On the Road to Recovery: Indian Auto OEMs Prepare for Q1FY24

Indian automotive Original Equipment Manufacturers (OEMs) are expected to see improved margins in Q1FY24, driven by operating leverage benefits. Revenue growth is projected to range from higher single digits to around 20% YoY, supported by price hikes, increased volume from a strong order book, new product launches, and growing demand for personal mobility. These factors are expected to boost EBITDA margins for automobile companies, which are anticipated to improve for the fifth consecutive quarter, thanks to softening commodity prices, improved operating leverage, and better realizations.

However, sequential performance may be disappointing as demand for auto OEMs across all verticals remains subdued. Slow growth from rural India and slower sequential volume growth pose challenges for the industry. Additionally, the future scenario for raw materials and components for Indian automobile companies is uncertain, partly due to the ongoing war in Ukraine, which could lead to further increases in costs.
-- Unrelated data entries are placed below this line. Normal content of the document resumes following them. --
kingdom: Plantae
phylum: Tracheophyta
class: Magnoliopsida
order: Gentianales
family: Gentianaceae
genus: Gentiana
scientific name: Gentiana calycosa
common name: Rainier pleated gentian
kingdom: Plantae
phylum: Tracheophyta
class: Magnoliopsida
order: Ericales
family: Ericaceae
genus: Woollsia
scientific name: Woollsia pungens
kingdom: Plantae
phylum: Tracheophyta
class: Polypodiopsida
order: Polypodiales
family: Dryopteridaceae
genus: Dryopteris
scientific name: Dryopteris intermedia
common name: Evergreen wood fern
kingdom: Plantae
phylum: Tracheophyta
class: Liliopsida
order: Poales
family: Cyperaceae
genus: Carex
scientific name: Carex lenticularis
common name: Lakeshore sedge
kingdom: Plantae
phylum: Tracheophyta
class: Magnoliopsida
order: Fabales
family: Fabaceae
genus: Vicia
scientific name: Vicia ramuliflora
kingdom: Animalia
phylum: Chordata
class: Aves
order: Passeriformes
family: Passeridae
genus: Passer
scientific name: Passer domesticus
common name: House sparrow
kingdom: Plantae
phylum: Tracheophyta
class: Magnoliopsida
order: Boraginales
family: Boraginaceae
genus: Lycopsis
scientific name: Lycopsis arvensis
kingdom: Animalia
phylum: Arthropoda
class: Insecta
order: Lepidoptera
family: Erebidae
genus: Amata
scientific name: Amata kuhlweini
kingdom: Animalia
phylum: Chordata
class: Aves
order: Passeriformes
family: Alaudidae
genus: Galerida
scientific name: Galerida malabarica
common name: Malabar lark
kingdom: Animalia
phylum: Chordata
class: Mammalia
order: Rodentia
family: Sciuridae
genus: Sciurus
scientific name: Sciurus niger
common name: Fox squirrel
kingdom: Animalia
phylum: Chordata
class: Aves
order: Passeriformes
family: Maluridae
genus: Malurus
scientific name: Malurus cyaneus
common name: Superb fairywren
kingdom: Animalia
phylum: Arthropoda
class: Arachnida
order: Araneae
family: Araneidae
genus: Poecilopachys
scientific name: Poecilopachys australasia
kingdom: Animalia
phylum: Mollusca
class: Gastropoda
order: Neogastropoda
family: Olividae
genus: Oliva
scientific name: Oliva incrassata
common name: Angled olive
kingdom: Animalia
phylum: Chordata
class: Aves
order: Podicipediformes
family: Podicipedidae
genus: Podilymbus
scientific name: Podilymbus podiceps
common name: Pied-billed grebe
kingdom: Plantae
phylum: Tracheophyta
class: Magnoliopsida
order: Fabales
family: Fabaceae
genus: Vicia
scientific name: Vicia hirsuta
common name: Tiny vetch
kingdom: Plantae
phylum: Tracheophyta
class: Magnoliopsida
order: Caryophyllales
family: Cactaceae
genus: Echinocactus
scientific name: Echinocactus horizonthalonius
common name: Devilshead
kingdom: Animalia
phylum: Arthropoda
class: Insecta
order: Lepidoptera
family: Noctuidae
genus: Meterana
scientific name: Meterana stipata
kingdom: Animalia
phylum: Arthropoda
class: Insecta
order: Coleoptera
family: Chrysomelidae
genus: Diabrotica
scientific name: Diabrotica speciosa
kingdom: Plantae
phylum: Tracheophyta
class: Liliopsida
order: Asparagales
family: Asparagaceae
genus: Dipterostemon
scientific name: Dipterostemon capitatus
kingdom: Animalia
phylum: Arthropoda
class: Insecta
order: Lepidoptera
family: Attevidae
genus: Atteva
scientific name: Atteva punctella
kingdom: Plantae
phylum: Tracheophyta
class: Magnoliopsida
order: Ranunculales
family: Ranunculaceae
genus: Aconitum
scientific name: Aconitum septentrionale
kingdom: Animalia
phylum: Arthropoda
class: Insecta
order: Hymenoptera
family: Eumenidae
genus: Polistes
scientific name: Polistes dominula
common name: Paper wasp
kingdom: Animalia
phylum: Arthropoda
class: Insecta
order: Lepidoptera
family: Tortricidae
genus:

Nevertheless, if the conflict ends soon, raw material and component prices may start to decrease.

In addition to these market dynamics, the Indian government is taking steps to promote the localization of the automotive industry, which could help reduce dependence on imported raw materials and components.

Company-wise Q1FY24 result preview:

Bajaj Auto: Revenue is expected to show YoY growth of 25.6% to reach Rs. 10,246 crores, with a significant YoY growth in EBITDA of 51.4% to Rs. 1,947 crores.

Hero MotoCorp: Revenue is anticipated to grow by 5.9% YoY to Rs. 8,948 crores, with EBITDA growth of 22.1% YoY to Rs. 1,124 crores.

Eicher Motor: Revenue is expected to grow by 18.6% YoY to Rs. 4,030 crores, with EBITDA growth of 18.7% YoY to Rs. 986 crores.

TVS Motor: Revenue is projected to grow by 17.6% YoY to Rs. 7,445 crores, with EBIT growth of 30.3% YoY to Rs. 532 crores.

Maruti Suzuki: Revenue expected to show YoY growth of 19.1% to reach Rs. 31,575 crores, with EBITDA growth of 68.3% YoY to Rs. 3,224 crores.

Tata Motors: Commercial vehicle revenue is expected to grow by 2.3% YoY to Rs. 16,650 crores, with EBIT growth of 106.1% YoY to Rs.815 crores. Passenger vehicle revenue is expected to grow by 8.6% YoY to Rs. 12,550 crores, with EBIT growth of 168.9% YoY to Rs.195 crores.

M&M: Automotive revenue is expected to show YoY growth of 22.1% to reach Rs. 15,554 crores, with automotive EBIT growth of 48.4% YoY to Rs. 995 crores. Farm equipment revenue is anticipated to grow by 0.5% YoY to Rs. 8,472 crores, with farm equipment EBIT decline of -20.1% YoY to Rs. 915 crores.

In conclusion, the Q1FY24 preview indicates a mix of opportunities and challenges for the Indian automobile sector. Improved margins and revenue growth driven by various factors signal a positive trend, but the sector needs to navigate uncertainties related to raw material prices and export markets. The government’s localization drive could prove beneficial in reducing dependence on imported components.